_Activity:_ Everything from the line that holds "Γεγονότα στα ελληνικά" through the end of the records below is to be transcribed exactly, except the pictures.

_Data shown:_
· · ·

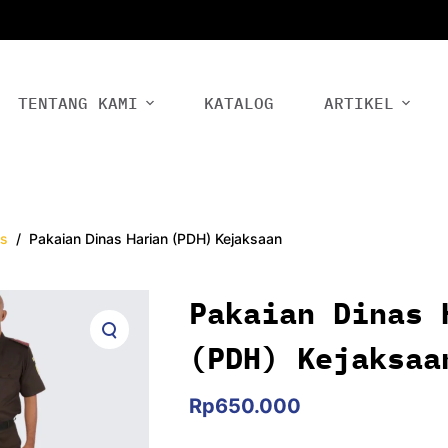
TENTANG KAMI
KATALOG
ARTIKEL
as
/
Pakaian Dinas Harian (PDH) Kejaksaan
Pakaian Dinas 
(PDH) Kejaksaa
Rp
650.000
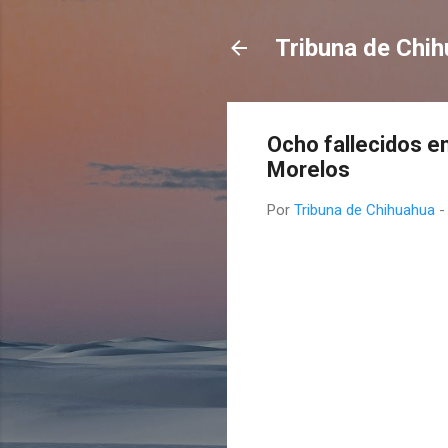
Tribuna de Chi
Ocho fallecidos e
Morelos
Por
Tribuna de Chihuahua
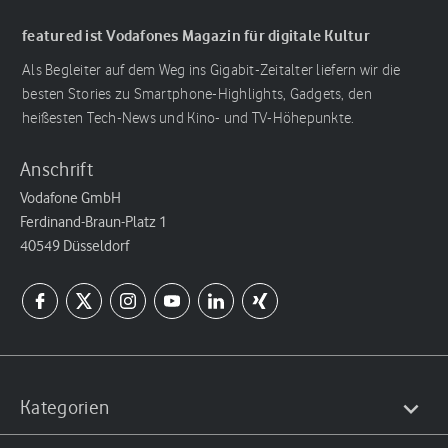
featured ist Vodafones Magazin für digitale Kultur
Als Begleiter auf dem Weg ins Gigabit-Zeitalter liefern wir die
besten Stories zu Smartphone-Highlights, Gadgets, den
heißesten Tech-News und Kino- und TV-Höhepunkte.
Anschrift
Vodafone GmbH
Ferdinand-Braun-Platz 1
40549 Düsseldorf
Kategorien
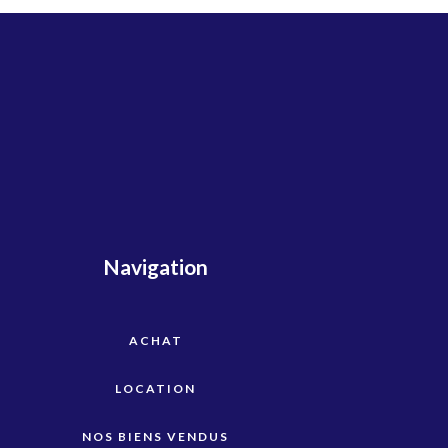
Navigation
ACHAT
LOCATION
NOS BIENS VENDUS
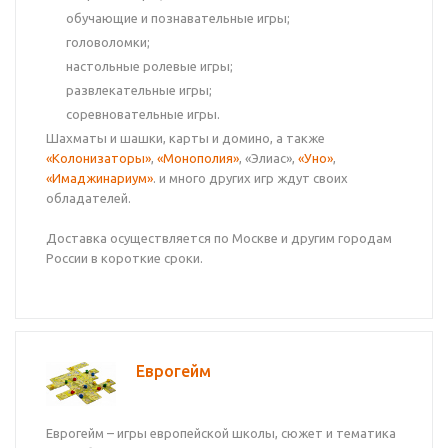
обучающие и познавательные игры;
головоломки;
настольные ролевые игры;
развлекательные игры;
соревновательные игры.
Шахматы и шашки, карты и домино, а также
«Колонизаторы»
,
«Монополия»
, «Элиас»,
«Уно»
,
«Имаджинариум»
. и много других игр ждут своих
обладателей.
Доставка осуществляется по Москве и другим городам
России в короткие сроки.
Еврогейм
Еврогейм – игры европейской школы, сюжет и тематика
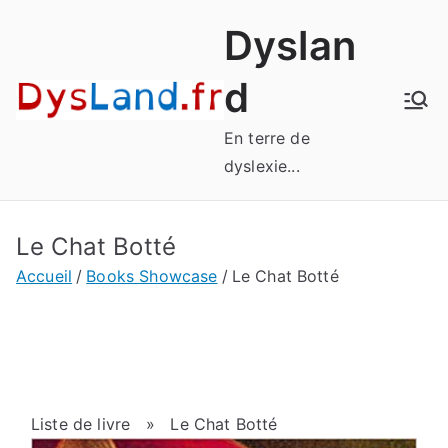
Aller
Dyslan
au
contenu
d
En terre de
dyslexie...
Le Chat Botté
Accueil
Books Showcase
Le Chat Botté
Liste de livre
» Le Chat Botté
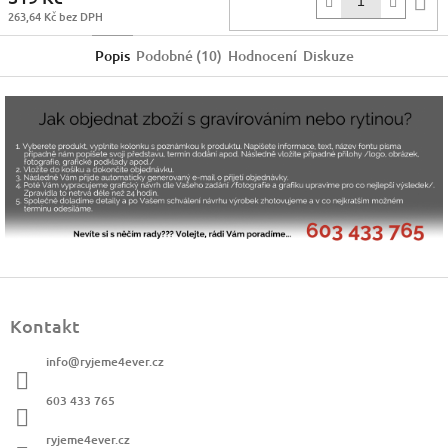
263,64 Kč bez DPH
k
Popis
Podobné (10)
Hodnocení
Diskuze
Z
á
Kontakt
p
a
info
@
ryjeme4ever.cz
t
í
603 433 765
ryjeme4ever.cz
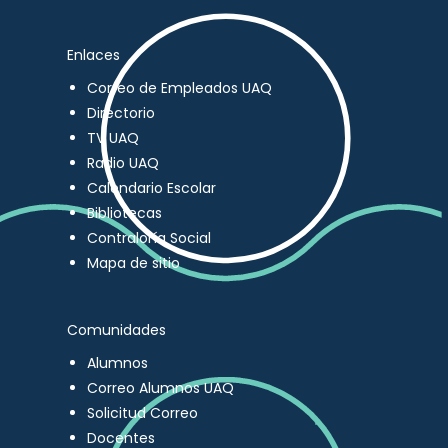
Enlaces
Correo de Empleados UAQ
Directorio
TV UAQ
Radio UAQ
Calendario Escolar
Bibliotecas
Contraloría Social
Mapa de sitio
Comunidades
Alumnos
Correo Alumnos UAQ
Solicitud Correo
Docentes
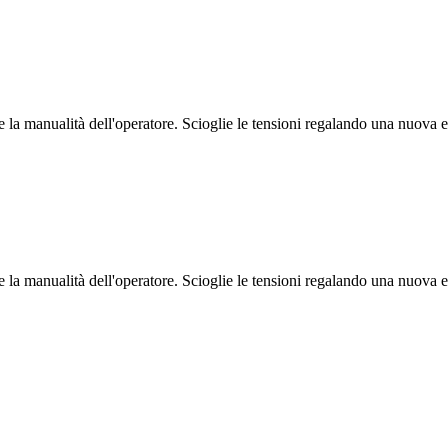
e la manualità dell'operatore. Scioglie le tensioni regalando una nuova e
e la manualità dell'operatore. Scioglie le tensioni regalando una nuova e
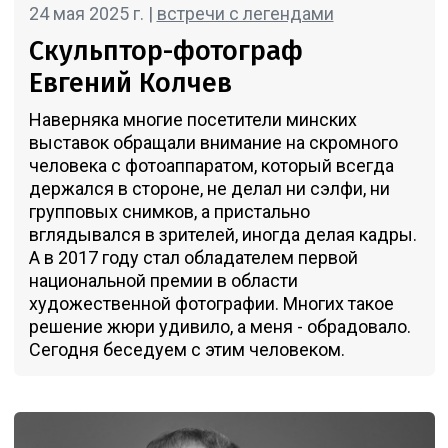
24 мая 2025 г. |
встречи с легендами
Скульптор-фотограф
Евгений Колчев
Наверняка многие посетители минских
выставок обращали внимание на скромного
человека с фотоаппаратом, который всегда
держался в стороне, не делал ни сэлфи, ни
групповых снимков, а пристально
вглядывался в зрителей, иногда делая кадры.
А в 2017 году стал обладателем первой
национальной премии в области
художественной фотографии. Многих такое
решение жюри удивило, а меня - обрадовало.
Сегодня беседуем с этим человеком.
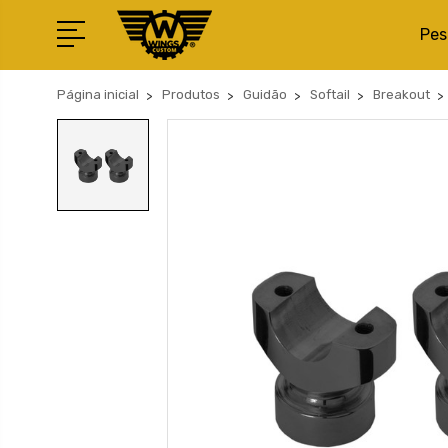
Pes
Página inicial
Produtos
Guidão
Softail
Breakout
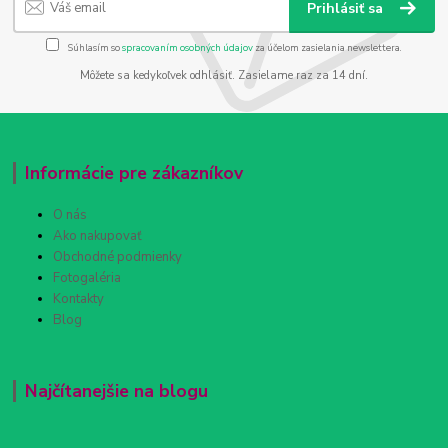
Prihlásiť sa
Súhlasím so
spracovaním osobných údajov
za účelom zasielania newslettera.
Môžete sa kedykoľvek odhlásiť. Zasielame raz za 14 dní.
Informácie pre zákazníkov
O nás
Ako nakupovať
Obchodné podmienky
Fotogaléria
Kontakty
Blog
Najčítanejšie na blogu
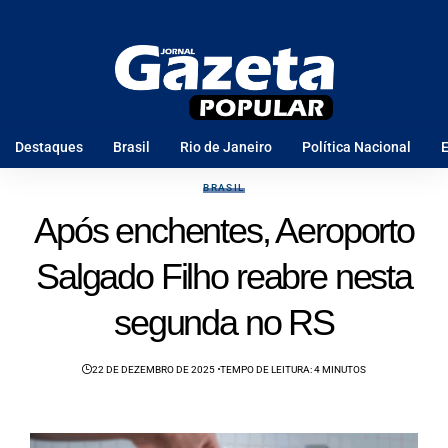
Destaques
Brasil
Rio de Janeiro
Política Nacional
E
BRASIL
Após enchentes, Aeroporto
Salgado Filho reabre nesta
segunda no RS
22 DE DEZEMBRO DE 2025
TEMPO DE LEITURA: 4 MINUTOS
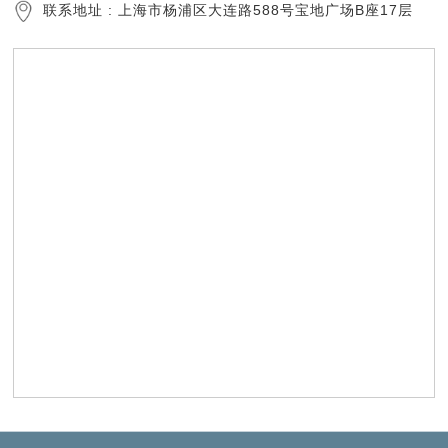
联系地址 : 上海市杨浦区大连路588号宝地广场B座17层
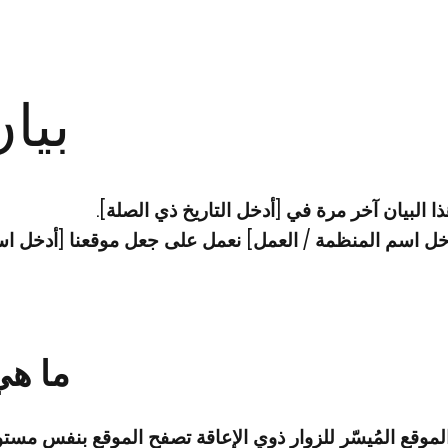
بيا
ا البيان آخر مرة في [أدخل التاريخ ذي الصلة].
ل اسم المنظمة / العمل] نعمل على جعل موقعنا [أدخل اسم 
ما هي
الموقع المُيسّر للزوار ذوي الإعاقة تصفح الموقع بنفس مست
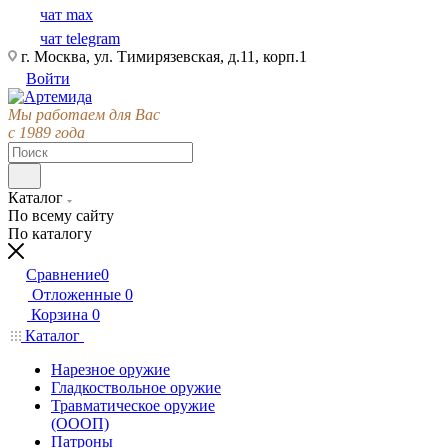
чат max
чат telegram
г. Москва, ул. Тимирязевская, д.11, корп.1
Войти
Мы работаем для Вас
с 1989 года
Каталог
По всему сайту
По каталогу
Сравнение
0
Отложенные
0
Корзина
0
Каталог
Нарезное оружие
Гладкоствольное оружие
Травматическое оружие
(ОООП)
Патроны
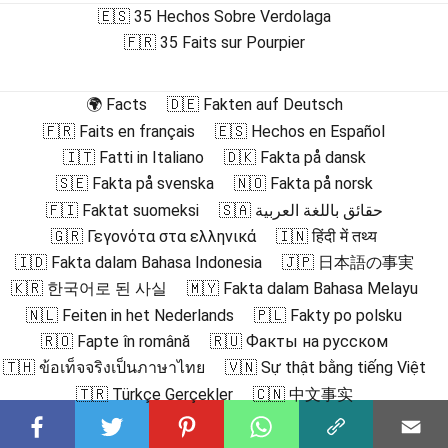
🇪🇸 35 Hechos Sobre Verdolaga
🇫🇷 35 Faits sur Pourpier
🌍 Facts
🇩🇪 Fakten auf Deutsch
🇫🇷 Faits en français
🇪🇸 Hechos en Español
🇮🇹 Fatti in Italiano
🇩🇰 Fakta på dansk
🇸🇪 Fakta på svenska
🇳🇴 Fakta på norsk
🇫🇮 Faktat suomeksi
🇸🇦 حقائق باللغة العربية
🇬🇷 Γεγονότα στα ελληνικά
🇮🇳 हिंदी में तथ्य
🇮🇩 Fakta dalam Bahasa Indonesia
🇯🇵 日本語の事実
🇰🇷 한국어로 된 사실
🇲🇾 Fakta dalam Bahasa Melayu
🇳🇱 Feiten in het Nederlands
🇵🇱 Fakty po polsku
🇷🇴 Fapte în română
🇷🇺 Факты на русском
🇹🇭 ข้อเท็จจริงเป็นภาษาไทย
🇻🇳 Sự thật bằng tiếng Việt
🇹🇷 Türkçe Gerçekler
🇨🇳 中文事实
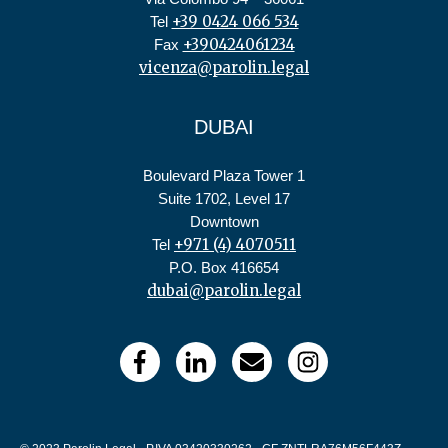
+39 0424 066 534
Tel
+390424061234
Fax
vicenza@parolin.legal
DUBAI
Boulevard Plaza Tower 1
Suite 1702, Level 17
Downtown
+971 (4) 4070511
Tel
P.O. Box 416654
dubai@parolin.legal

· · ·

_Answer for the task:_
🇬🇷 Γεγονότα στα ελληνικά
🇮🇳 हिंदी में तथ्य
🇮🇩 Fakta dalam Bahasa Indonesia
🇯🇵 日本語の事実
🇰🇷 한국어로 된 사실
🇲🇾 Fakta dalam Bahasa Melayu
🇳🇱 Feiten in het Nederlands
🇵🇱 Fakty po polsku
🇷🇴 Fapte în română
🇷🇺 Факты на русском
🇹🇭 ข้อเท็จจริงเป็นภาษาไทย
🇻🇳 Sự thật bằng tiếng Việt
🇹🇷 Türkçe Gerçekler
🇨🇳 中文事实
+39 0424 066 534
Tel
+390424061234
Fax
vicenza@parolin.legal
DUBAI
Boulevard Plaza Tower 1
Suite 1702, Level 17
Downtown
+971 (4) 4070511
Tel
P.O. Box 416654
dubai@parolin.legal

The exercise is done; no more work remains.